Work request
Leave out the pictures and retype all the entries below exactly.

Spatial object tracking data
-----

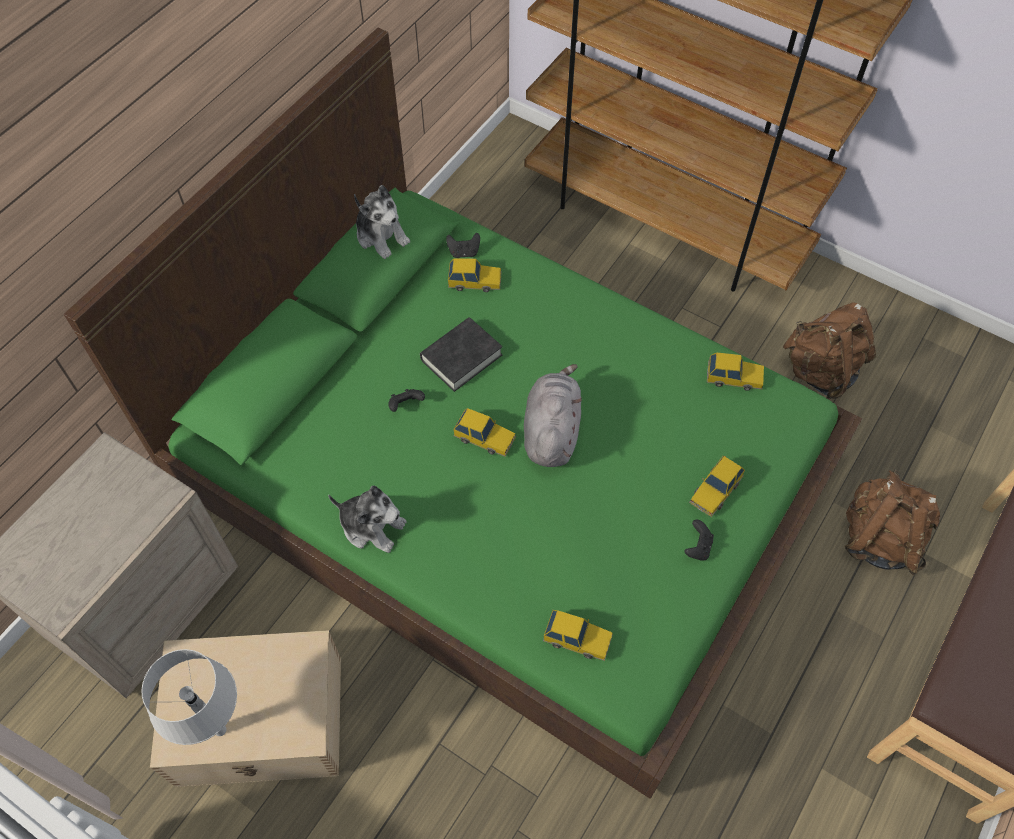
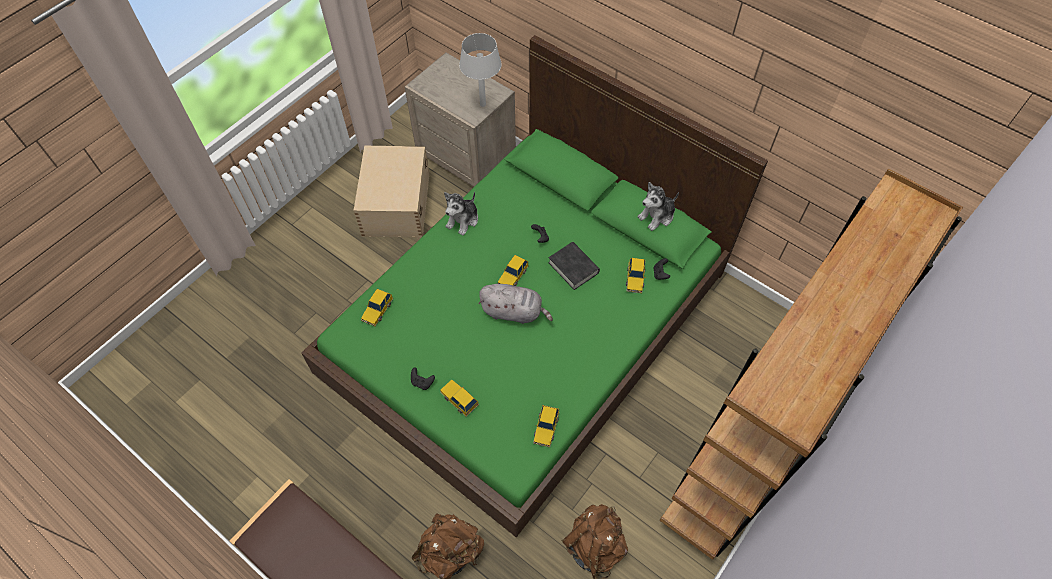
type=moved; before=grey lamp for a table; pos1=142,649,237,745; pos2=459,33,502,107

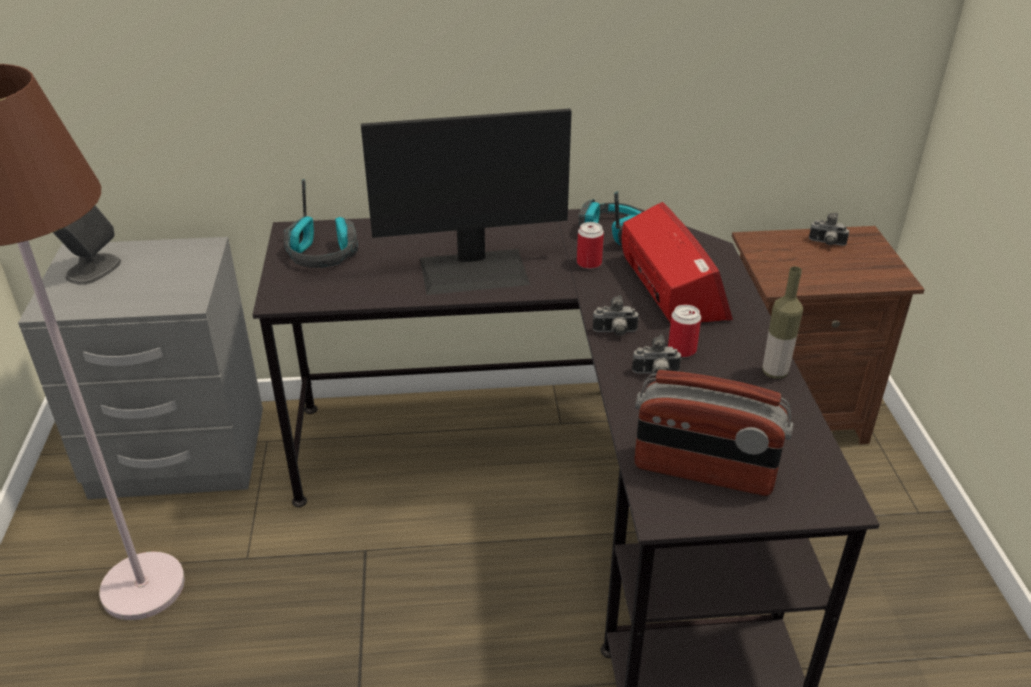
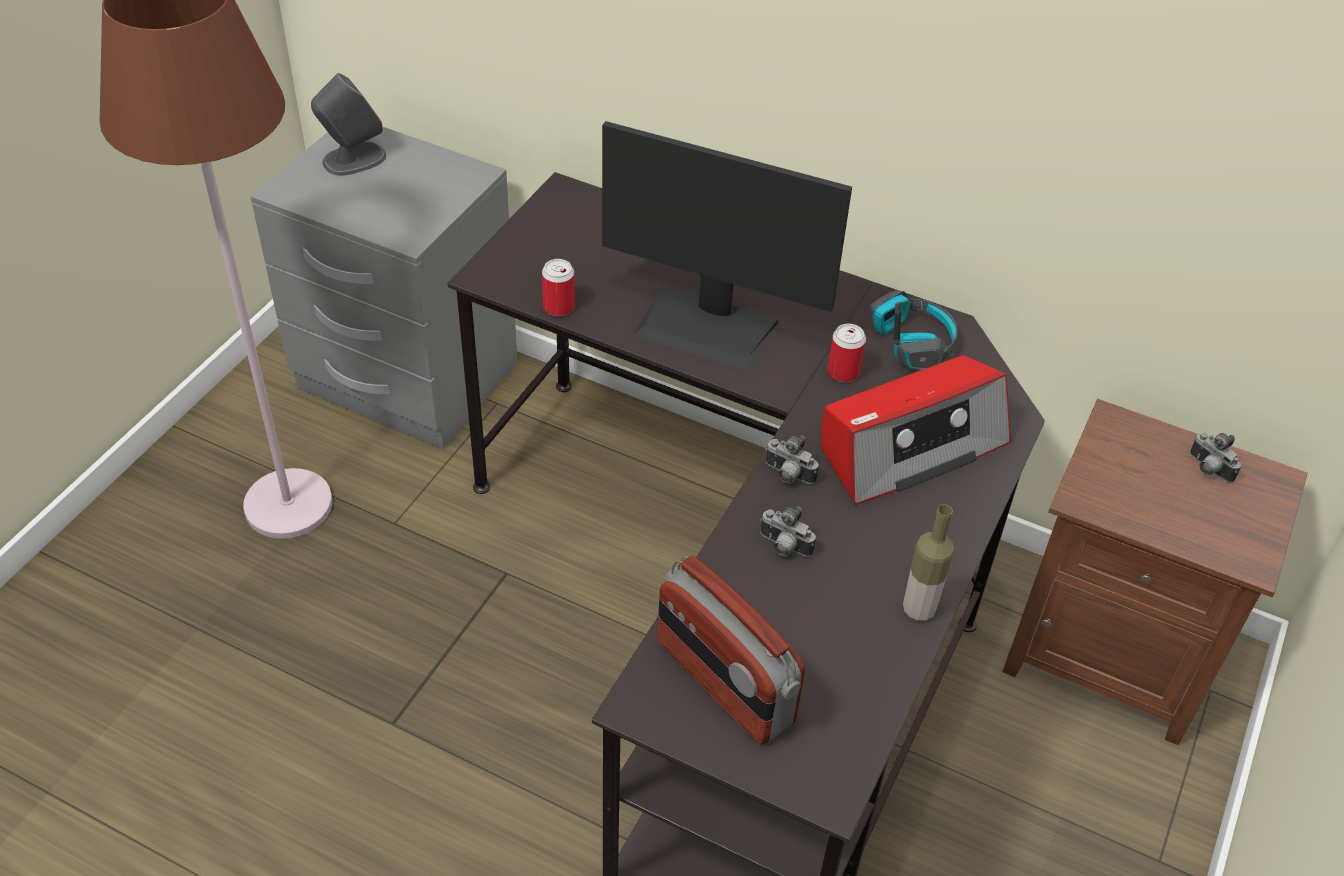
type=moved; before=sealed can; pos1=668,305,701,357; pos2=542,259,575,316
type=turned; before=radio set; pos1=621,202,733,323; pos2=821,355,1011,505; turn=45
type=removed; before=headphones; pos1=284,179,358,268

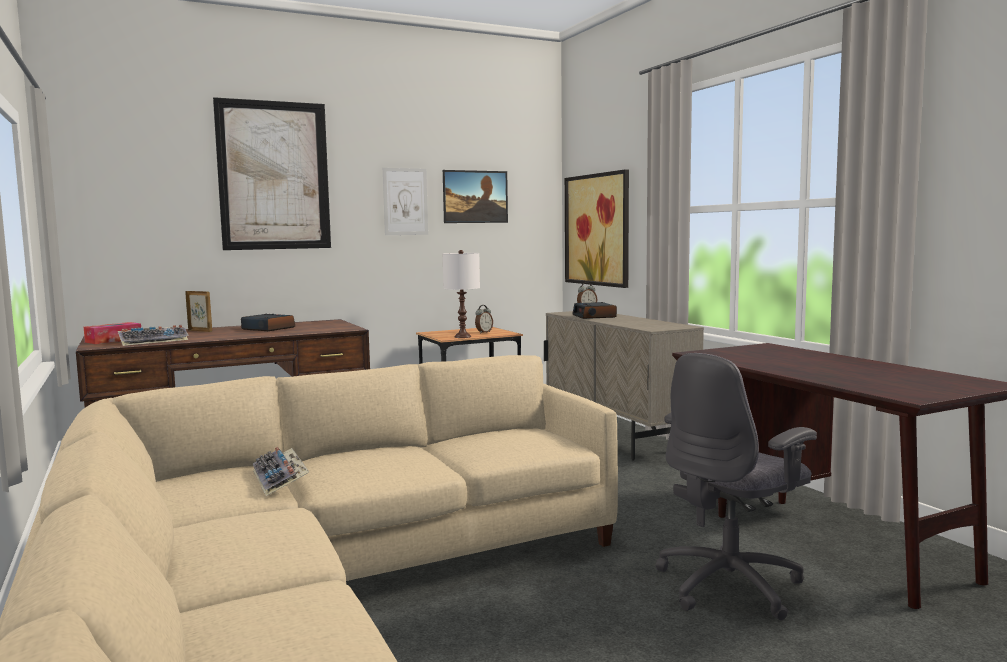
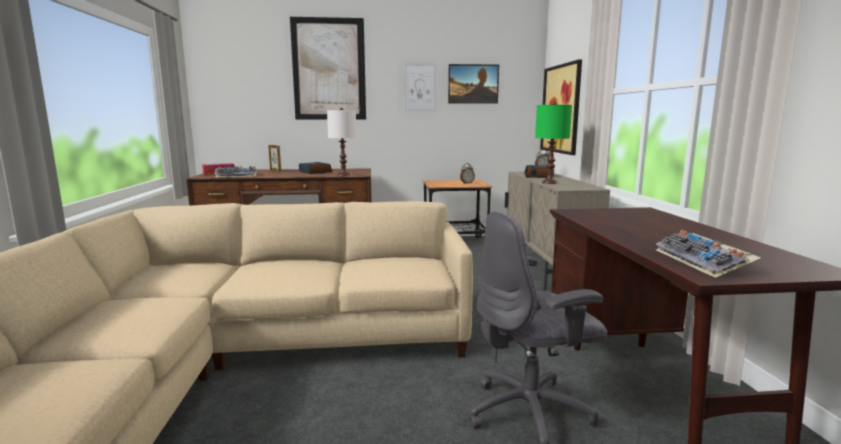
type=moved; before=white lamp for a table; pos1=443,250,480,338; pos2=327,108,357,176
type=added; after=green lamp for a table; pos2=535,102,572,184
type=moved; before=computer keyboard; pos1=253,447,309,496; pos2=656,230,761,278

-----

Answer section
type=moved; before=grey lamp for a table; pos1=142,649,237,745; pos2=459,33,502,107

type=moved; before=sealed can; pos1=668,305,701,357; pos2=542,259,575,316
type=turned; before=radio set; pos1=621,202,733,323; pos2=821,355,1011,505; turn=45
type=removed; before=headphones; pos1=284,179,358,268

type=moved; before=white lamp for a table; pos1=443,250,480,338; pos2=327,108,357,176
type=added; after=green lamp for a table; pos2=535,102,572,184
type=moved; before=computer keyboard; pos1=253,447,309,496; pos2=656,230,761,278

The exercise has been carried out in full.